Common Problems: Preserving Atomic Changes When Checking In Builds

One of the things I’d like the Toolsmiths to be is a place where we can discuss our common problems, and hopefully come up with common solutions. Toward that end, I’m starting a new series on the blog called “Common Problems”, and I’m kicking it off with something that I’ve seen as a common problem recently.

We all know the benefits of having continuous integration and / or nightly builds. What I’ve found to be problematic, though, is when distributing that build to other members of the team means checking the build into source control, specifically when it is checked in to the same directory that other team members use to do their work. This setup is beneficial in many ways. This directory, we’ll call it the “data” directory, is basically a snapshot of the project. Team members pull from that directory and it has the most recently compiled executable plus all configuration, data, and art files needed to run the game. They can then easily change anything in the directory, test, and commit. It’s quick easy and painless, for the most part.

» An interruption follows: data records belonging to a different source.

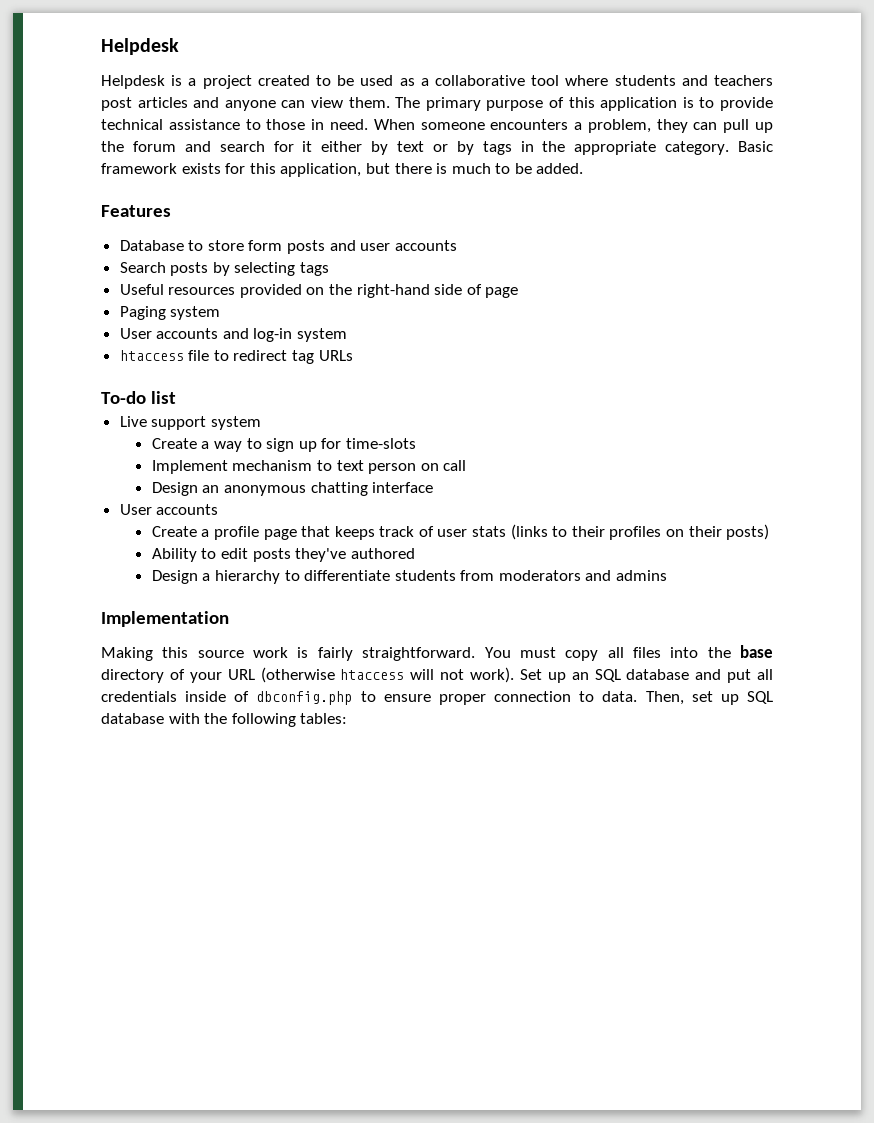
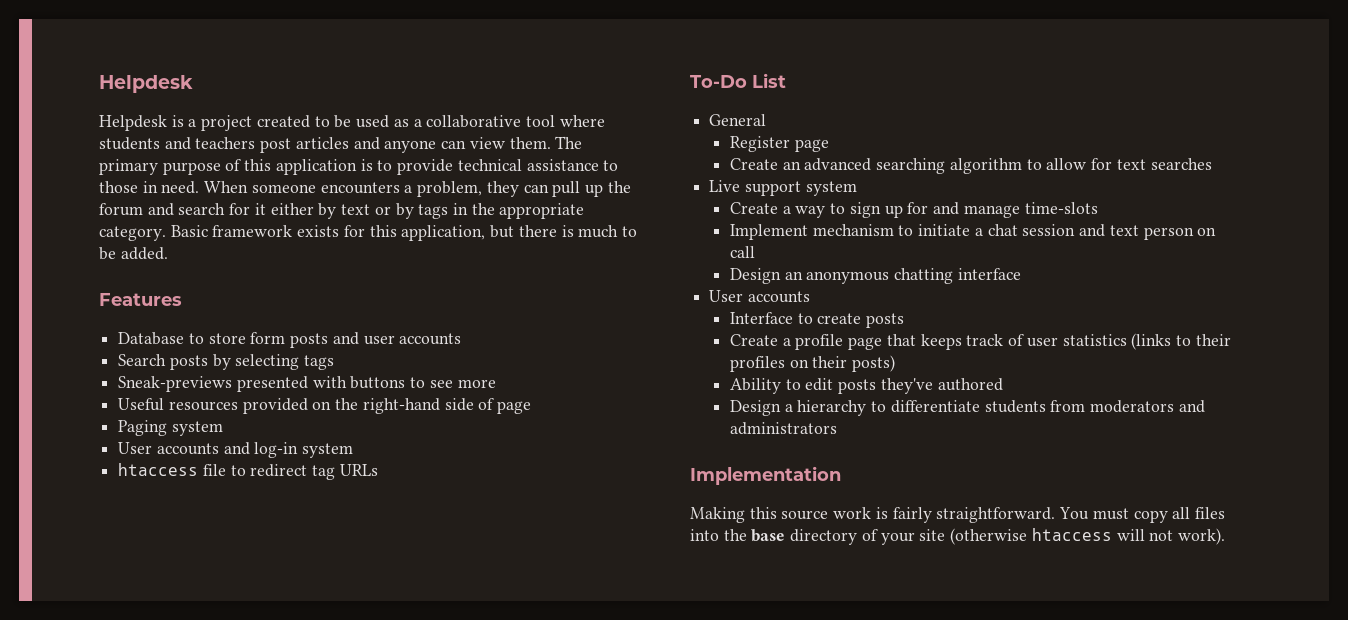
(330, 269) none -> [118,376,496,392] // Sneak-previews presented with buttons to see more
[101,391,176,404] To-do list -> [690,73,786,88] [709,114,767,126] [730,136,829,152] [730,158,1212,174] To-Do List // General // Register page // Create an advanced searching algorithm to allow for text searches
(342, 443) none -> [933,202,1020,218] and manage
(332, 465) none -> [918,224,1106,237] initiate a chat session and
(219, 509) none -> [730,312,905,328] // Interface to create posts
[472,526,507,537] stats -> [1062,334,1127,346] statistics
[616,570,668,581] admins -> [730,422,838,435] administrators
[227,669,255,680] URL -> [919,529,946,541] site
[519,669,773,683] [101,691,773,705] [101,713,348,727] Set up an SQL database and put all credentials inside of dbconfig.php to ensure proper connection to data. Then, set up SQL database with the following tables: -> (1225, 536) none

Generally artists and designers only check out the “data” directory, make their changes, and check back in so that everyone can partake. If they’re good artists and designers, they make sure that their changes work before checking in, and everything they’ve worked on becomes an atomic commit in any modern source control system. Since their not editing the executable, these changes almost always remain atomic.

Coders, however, check out both the “data” and the “code” directories. They will frequently edit the code and the data to get something working, and, after testing, they will then check in both directories atomically. However here’s the problem: there is a period of time between when the coder checks in new code and when the build machine will check in changes to that code into the data directory. During this time there is a disconnect between the executable and what’s in the data directory. In the best case scenario this doesn’t affect the team in any significant manner. Worst case, the game will crash because expected data has changed or been removed. Again, best case here is that someone realizes this is just a disconnect in the data and waits for the next build. Worst case, an erroneous bug gets created that someone actually spends time trying to solve.

I’ve tried to come up with possible solutions for this, but only have half answers:

  1. Do not build continuously, and instead have programmers check in builds whenever they change the executable. This can be accomplished by setting the target directory to your data directory. The down side of this is that, on large teams, it would be a race to check in your executable before others. In addition, a careless coder could stomp out another’s executable changes. This would be hard, but not impossible.
  2. Hold checkins to the data directory that modify code until the build is complete, and then check them in. This can be problematic because if the same data changes while the build is working, the source control server will reject the change. Furthermore, coders that pull during this time will get the code, but not the data. This is also extremely hard to implement.

What are your solutions for this problem? Do you have this problem? Why or why not?